Why would you tell others it’s important to be involved in PCMA?
I would tell other others it is important to be involved in PCMA, because PCMA is our tribe. When you have a question, when there is a concern, you are a part of a community that you can reach out to for help with resources, to offer suggestions and to be that listening ear. There are people in PCMA that is excited for another person’s success, growth and that feeling can carry you through your workday. There are many opportunities for continued growth, to receive knowledge and to share with others that are around you.

What do you like to do in your free time?
In my free time, besides spending time with family and friends, I enjoy listening to House Music, (a Chicago staple) and reading.

What first led you to becoming involved with PCMA?

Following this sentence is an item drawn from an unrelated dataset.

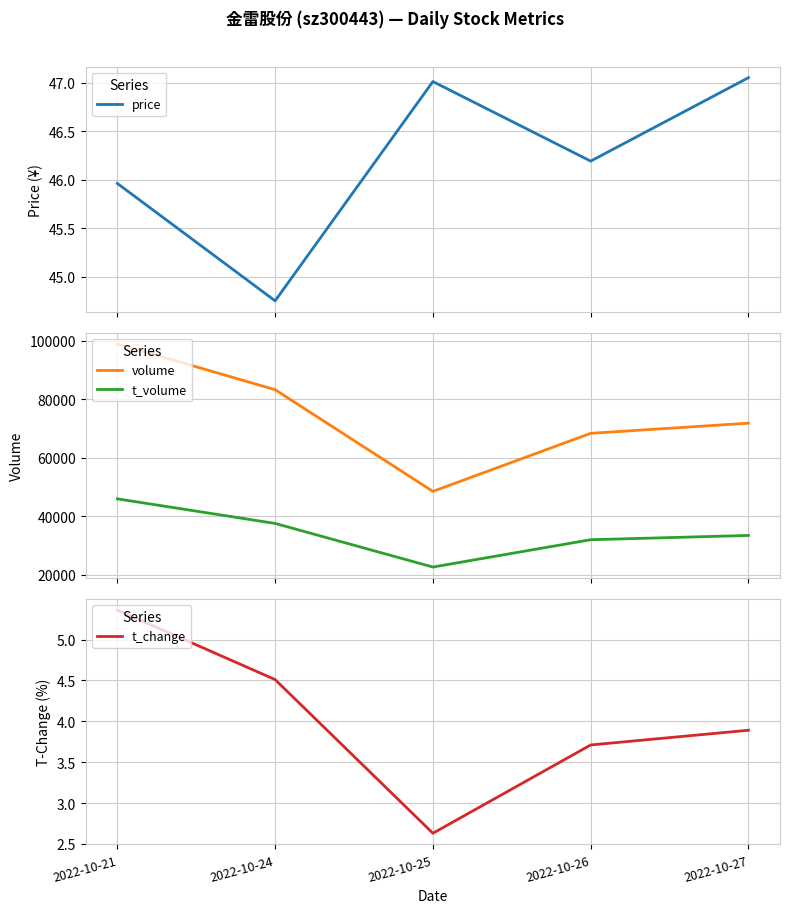

Which has a higher value, 2022-10-21 or 2022-10-24?

2022-10-21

I became involved in PCMA over 25 years ago due to assisting with the logistics on a program and my former director suggested that I become a member of PCMA for more training and learn best practices with experienced meeting professionals. I will forever be grateful for suggestion, her push and her gesture

Can you share a little about why you think prioritizing mental health is important in the business events industry?

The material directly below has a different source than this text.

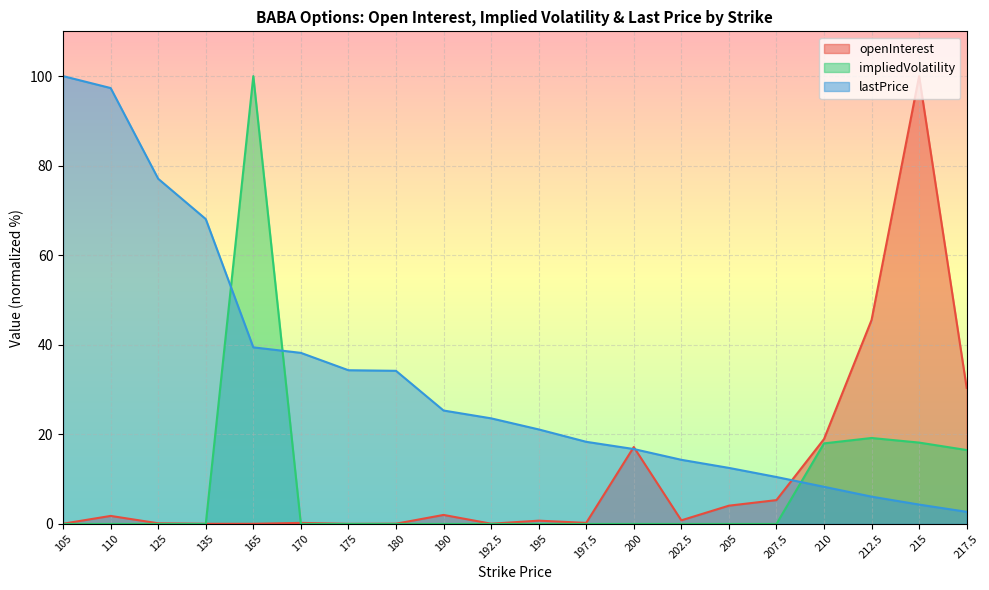

Reading left to right, transcribe all the data shown in this chart.

openInterest: 105=0.1	110=1.8	125=0.1	135=0.0	165=0.0	170=0.2	175=0.0	180=0.1	190=2.0	192.5=0.1	195=0.7	197.5=0.2	200=17.2	202.5=0.8	205=4.1	207.5=5.3	210=18.9	212.5=45.5	215=100.0	217.5=30.4
impliedVolatility: 105=0.0	110=0.0	125=0.0	135=0.0	165=100.0	170=0.0	175=0.0	180=0.0	190=0.0	192.5=0.0	195=0.0	197.5=0.0	200=0.0	202.5=0.0	205=0.0	207.5=0.0	210=18.0	212.5=19.2	215=18.2	217.5=16.5
lastPrice: 105=100.0	110=97.3	125=77.1	135=68.1	165=39.4	170=38.2	175=34.3	180=34.2	190=25.3	192.5=23.6	195=21.1	197.5=18.3	200=16.7	202.5=14.3	205=12.5	207.5=10.5	210=8.3	212.5=6.1	215=4.3	217.5=2.7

Having optimal mental health is important in every sector of the marketplace, and I feel it is very important in the business events industry because many business event professionals feel the stress of sourcing, planning, executing, and completing meetings and events. According to the Occupational Information Network (O*Net) and Meetings Today, April 2004 article, meeting planning appears in the top 15 of the stress tolerance scale, this is out of 873 jobs. The surge of in-person, hybrid and virtual events post the height of the pandemic contributes to the increase of reports of stress and anxiety. If an individual is not at their optimal self, it can affect their work, their productivity, their output and their collaboration. Our industry relies heavily on data, the budget, and the attendee experience. If stress and anxiety levels are high, it can create a block for us being able to be our best selves and execute these tasks in the most efficient manner. Pushing ourselves to the brink of burnout is not healthy and it is not sustainable. Increased levels of stress and anxiety affects the body. It can show up as a migraine, stomachache, cramps, vision concerns, aches and pains, negative moods, and a myriad of other physical ailments. Prioritizing our mental health is not just important personally, but it is also important collectively as a business events industry community. When we each take a moment to step back and focus on ourselves, this can put us in a position to better support one another and it can help to solidify the relationship building so we can continue to produce wonderful meetings & events.

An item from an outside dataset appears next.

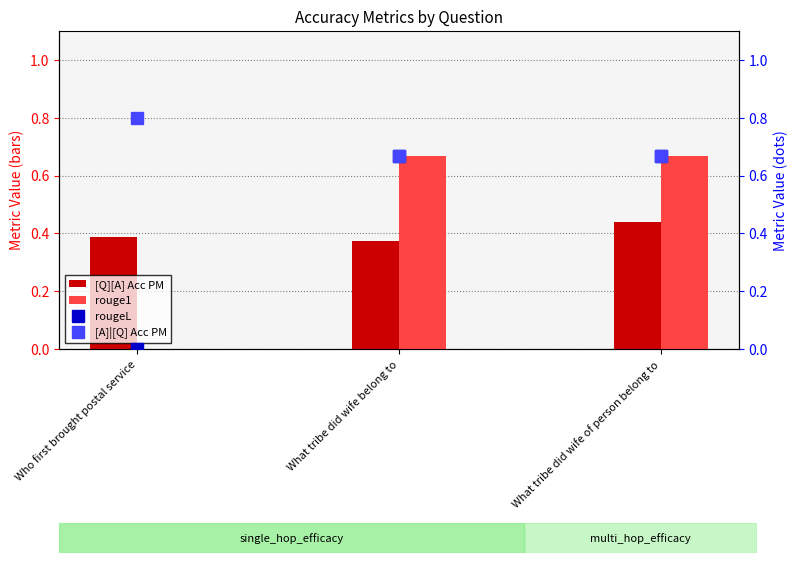

What are all the series names shown in the legend?

[Q][A] Acc PM, rouge1, rougeL, [A]|[Q] Acc PM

Do you have any pointers/advice you would like to share with the community to help prioritize their mental health?
First, I believe it is important to acknowledge if something doesn’t feel right, it is ok, no shame in saying, “today is not a good day”. Schedule time to step away from work throughout the day. Mental breaks are necessary to allow the mind and body to rest and to restart the fuel. Get up from the desk and stretch, go for a walk. Close your eyes and practice some mindfulness and meditation. Set the time that you will end your workday. Whether you work remote or in an office, it is important to have that transition from work life to personal life. Celebrate the wins and acknowledge the opportunities for improvement and don’t reside in either bucket for too long, replaying “what I could have done differently?”  And it is OK to reach out to someone you trust to talk through what you may be feeling. And if life seems like it is a little too heavy, having a trained professional, like a therapist, counselor, clinical psychologist, social worker, etc. is always appropriate. Take your time to find the one where you both connect. Therapy is a journey, not a sprint.  Having prioritized our mental health is having overall optimal physical health.